+++ RECORDS SHOWN
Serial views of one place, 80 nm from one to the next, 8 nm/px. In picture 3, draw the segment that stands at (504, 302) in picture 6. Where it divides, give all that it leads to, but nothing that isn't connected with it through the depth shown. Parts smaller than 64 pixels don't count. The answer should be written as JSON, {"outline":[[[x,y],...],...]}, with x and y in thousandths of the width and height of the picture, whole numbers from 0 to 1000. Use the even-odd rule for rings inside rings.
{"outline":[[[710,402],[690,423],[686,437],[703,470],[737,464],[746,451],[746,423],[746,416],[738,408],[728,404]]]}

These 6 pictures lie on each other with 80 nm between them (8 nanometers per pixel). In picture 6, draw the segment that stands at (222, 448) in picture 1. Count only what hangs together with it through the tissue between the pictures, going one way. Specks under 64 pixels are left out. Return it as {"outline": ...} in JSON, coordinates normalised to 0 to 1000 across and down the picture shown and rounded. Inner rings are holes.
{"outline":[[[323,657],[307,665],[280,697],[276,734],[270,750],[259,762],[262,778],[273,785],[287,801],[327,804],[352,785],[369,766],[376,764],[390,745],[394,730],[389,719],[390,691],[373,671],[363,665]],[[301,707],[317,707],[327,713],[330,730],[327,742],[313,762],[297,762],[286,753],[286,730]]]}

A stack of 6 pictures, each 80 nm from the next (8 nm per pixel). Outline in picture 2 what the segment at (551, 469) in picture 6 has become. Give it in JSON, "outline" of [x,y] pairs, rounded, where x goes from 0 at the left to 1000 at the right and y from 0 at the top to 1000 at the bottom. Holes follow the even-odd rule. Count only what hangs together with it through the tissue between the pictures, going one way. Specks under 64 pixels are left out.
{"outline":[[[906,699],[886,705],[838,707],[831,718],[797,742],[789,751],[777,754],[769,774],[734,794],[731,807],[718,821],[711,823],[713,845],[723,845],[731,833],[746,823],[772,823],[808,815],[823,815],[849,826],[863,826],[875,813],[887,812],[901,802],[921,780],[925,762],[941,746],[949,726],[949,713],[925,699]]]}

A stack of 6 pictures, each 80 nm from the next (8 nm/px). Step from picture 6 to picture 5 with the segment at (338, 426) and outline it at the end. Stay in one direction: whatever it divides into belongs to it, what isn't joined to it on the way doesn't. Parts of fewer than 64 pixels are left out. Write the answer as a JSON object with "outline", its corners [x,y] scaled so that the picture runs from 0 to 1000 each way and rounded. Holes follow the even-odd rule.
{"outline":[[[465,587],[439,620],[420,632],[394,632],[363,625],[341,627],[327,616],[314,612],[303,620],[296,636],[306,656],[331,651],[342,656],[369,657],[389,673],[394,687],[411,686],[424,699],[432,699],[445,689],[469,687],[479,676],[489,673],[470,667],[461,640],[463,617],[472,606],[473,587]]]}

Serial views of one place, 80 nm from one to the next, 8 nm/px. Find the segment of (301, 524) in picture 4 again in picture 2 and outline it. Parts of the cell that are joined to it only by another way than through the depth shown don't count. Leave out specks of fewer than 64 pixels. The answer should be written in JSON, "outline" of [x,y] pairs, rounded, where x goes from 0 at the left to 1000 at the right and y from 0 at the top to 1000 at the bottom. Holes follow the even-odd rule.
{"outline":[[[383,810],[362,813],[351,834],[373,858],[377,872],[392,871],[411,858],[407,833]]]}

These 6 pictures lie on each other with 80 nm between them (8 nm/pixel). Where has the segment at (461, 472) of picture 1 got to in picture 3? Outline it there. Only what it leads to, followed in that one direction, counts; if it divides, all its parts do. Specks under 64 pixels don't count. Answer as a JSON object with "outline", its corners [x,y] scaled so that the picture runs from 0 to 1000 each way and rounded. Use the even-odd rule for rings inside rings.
++++++
● ASSIGNMENT
Reproduce nothing but the lines from the line containing "rounded. Holes follow the even-odd rule." to the last line of the data, each exactly as written.

● RESPONSE
A stack of 6 pictures, each 80 nm from the next (8 nm/px). Step from picture 6 to picture 5 with the segment at (338, 426) and outline it at the end. Stay in one direction: whatever it divides into belongs to it, what isn't joined to it on the way doesn't. Parts of fewer than 64 pixels are left out. Write the answer as a JSON object with "outline", its corners [x,y] scaled so that the picture runs from 0 to 1000 each way and rounded. Holes follow the even-odd rule.
{"outline":[[[465,587],[439,620],[420,632],[394,632],[363,625],[341,627],[327,616],[314,612],[303,620],[296,636],[306,656],[331,651],[342,656],[369,657],[389,673],[394,687],[411,686],[424,699],[432,699],[445,689],[469,687],[479,676],[489,673],[470,667],[461,640],[463,617],[472,606],[473,587]]]}

Serial views of one place, 80 nm from one to the next, 8 nm/px. Find the segment of (301, 524) in picture 4 again in picture 2 and outline it. Parts of the cell that are joined to it only by another way than through the depth shown don't count. Leave out specks of fewer than 64 pixels. The answer should be written in JSON, "outline" of [x,y] pairs, rounded, where x goes from 0 at the left to 1000 at the right and y from 0 at the top to 1000 at the bottom. Holes follow the even-odd rule.
{"outline":[[[383,810],[362,813],[351,834],[373,858],[377,872],[392,871],[411,858],[407,833]]]}

These 6 pictures lie on each other with 80 nm between them (8 nm/pixel). Where has the segment at (461, 472) of picture 1 got to in picture 3? Outline it there. Only what it leads to, followed in that one direction, counts; if it divides, all its parts do. Specks under 64 pixels don't count. Answer as a JSON object with "outline", its corners [x,y] scaled so that the picture runs from 0 to 1000 each way and rounded. Use the even-odd rule for rings inside rings.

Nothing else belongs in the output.